The only intentionally excluded songs would be Hey Jude and Revolution 1 which wouldn't have been considered since there was already the single version. A song already released as a single would not normally be considered for a UK album at this time even in a different version.
But why on earth is Maxwell on the list? A song not rehearsed at Esher, not recorded and never seriously envisaged for the white album?
Someone mentioned maybe the notes were ideas for film or video, but the comments are static images. If not for the doll's house then for a mosaic giving visual clues to the album's titles. And I agree that 'black vinyl special' could be referring to Sadie's sexy clothes!
Thanks for confirming it`s John!
Yeah, some of those songs not present make little sense (Dear Prudence through to Piggies), as I had to recognize myself.
What kind of rather supported me in my thinking although was the position of Rev. 9 and Jane - I can see a virtual line here between "done" and "to do?".
Maxwell was said to be present in Paul`s India notebook - I don`t have the Deluxe Edition but the info must have been drawn from something pictured in there. Anybody?

Work to complete: Quote the White Album discussion from "Maxwell was said" up to and including "in there. Anybody?".

Raw data:
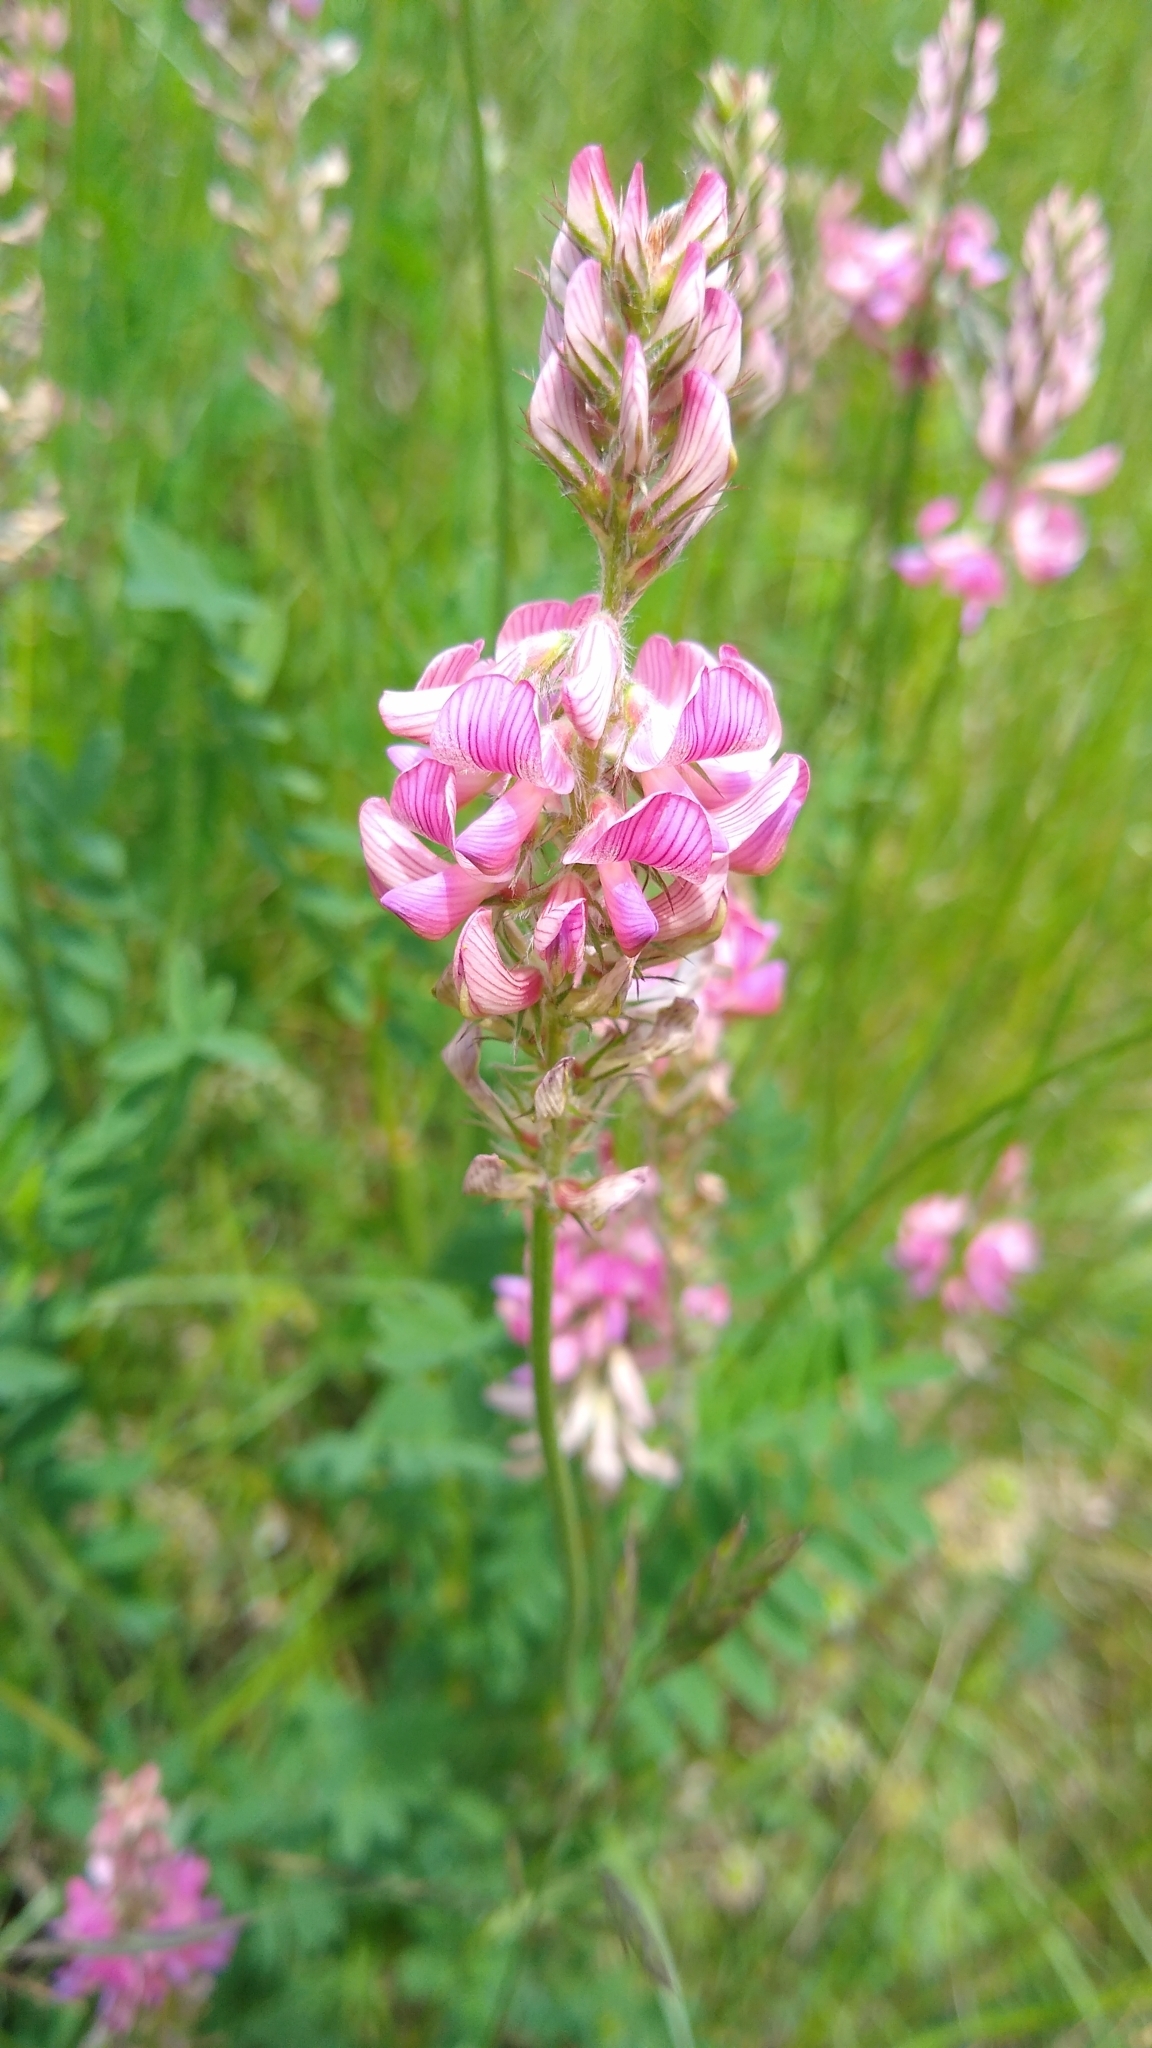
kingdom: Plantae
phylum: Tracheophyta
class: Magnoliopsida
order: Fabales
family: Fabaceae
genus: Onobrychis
---
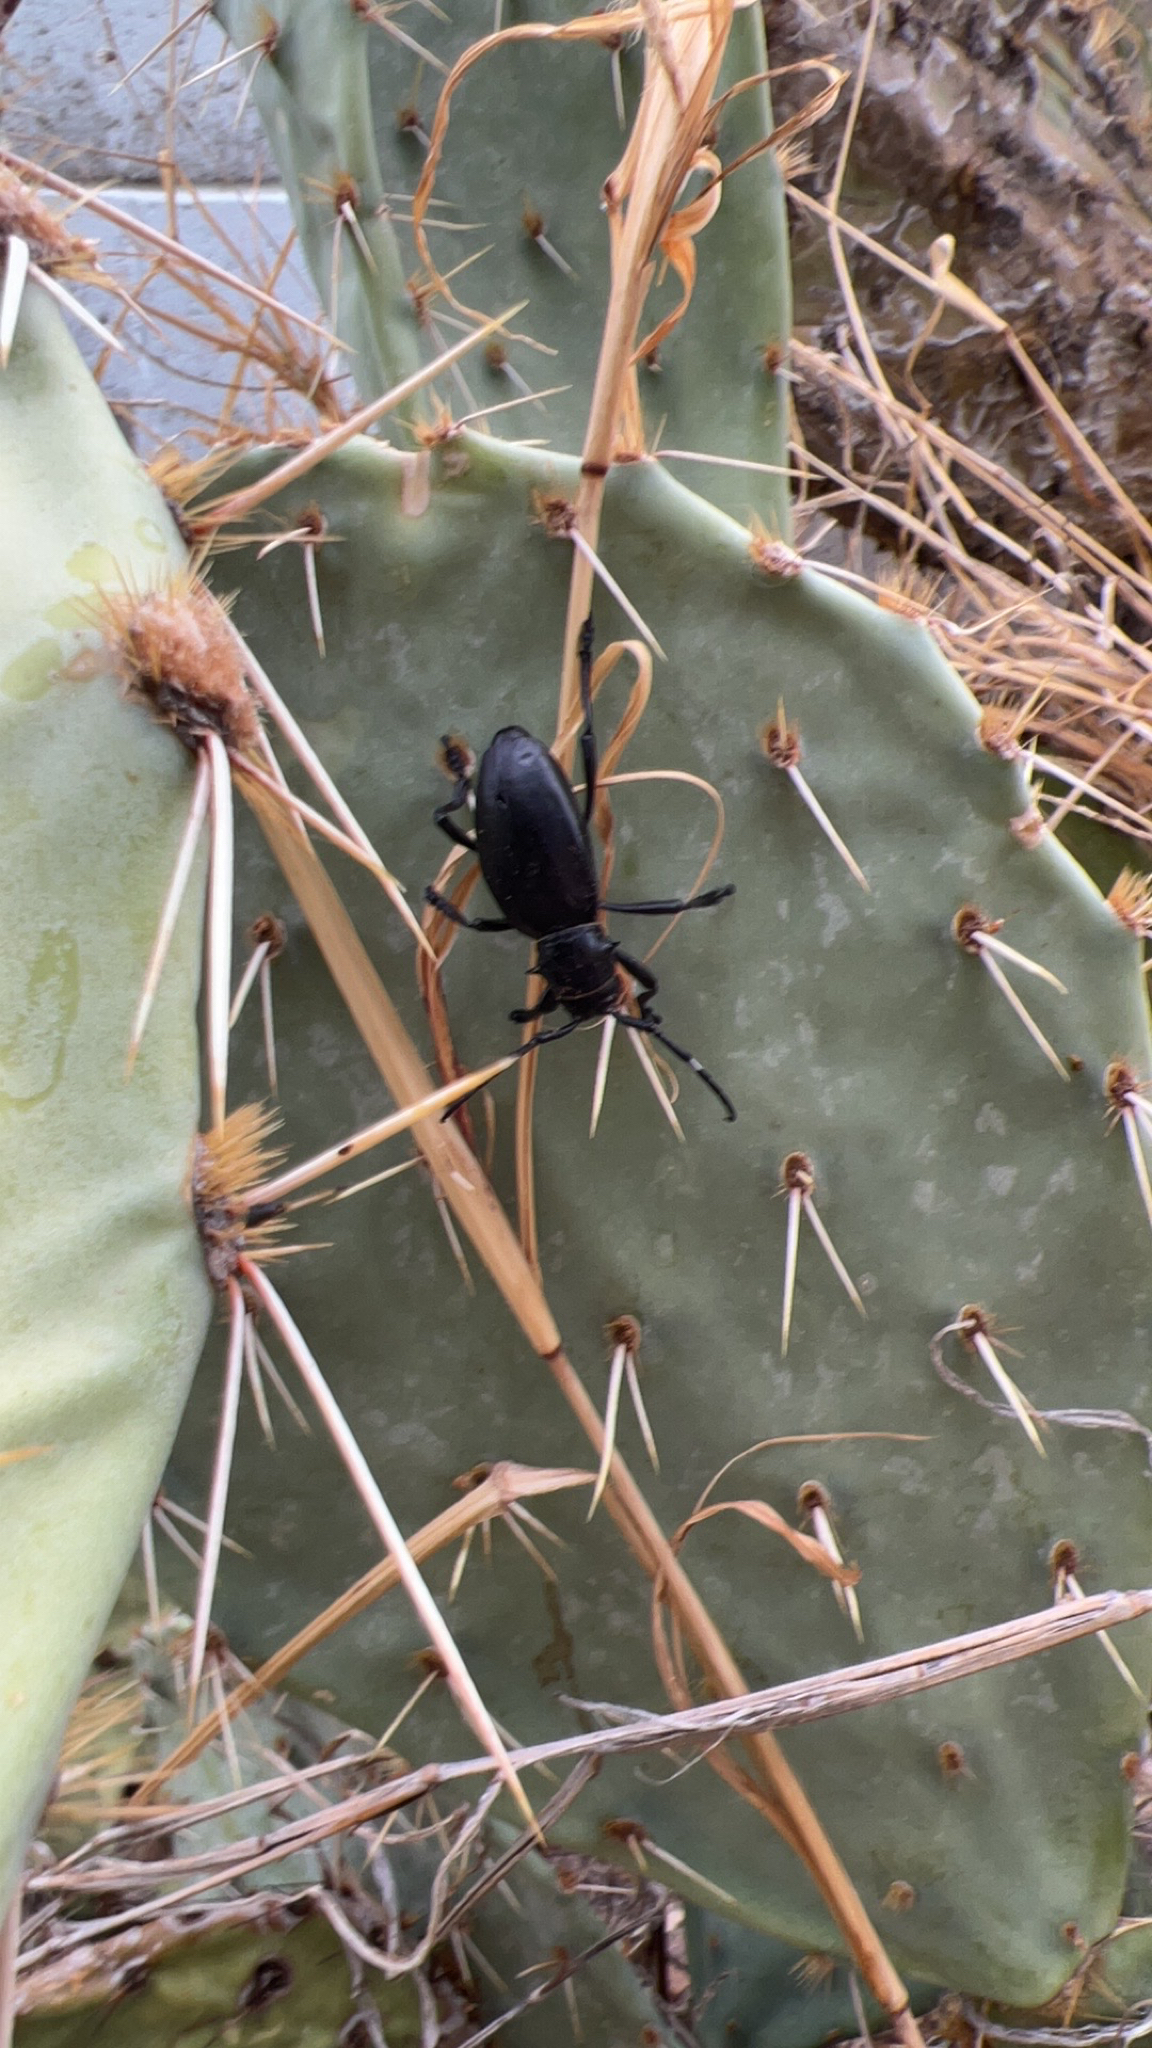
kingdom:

Final result:
Maxwell was said to be present in Paul`s India notebook - I don`t have the Deluxe Edition but the info must have been drawn from something pictured in there. Anybody?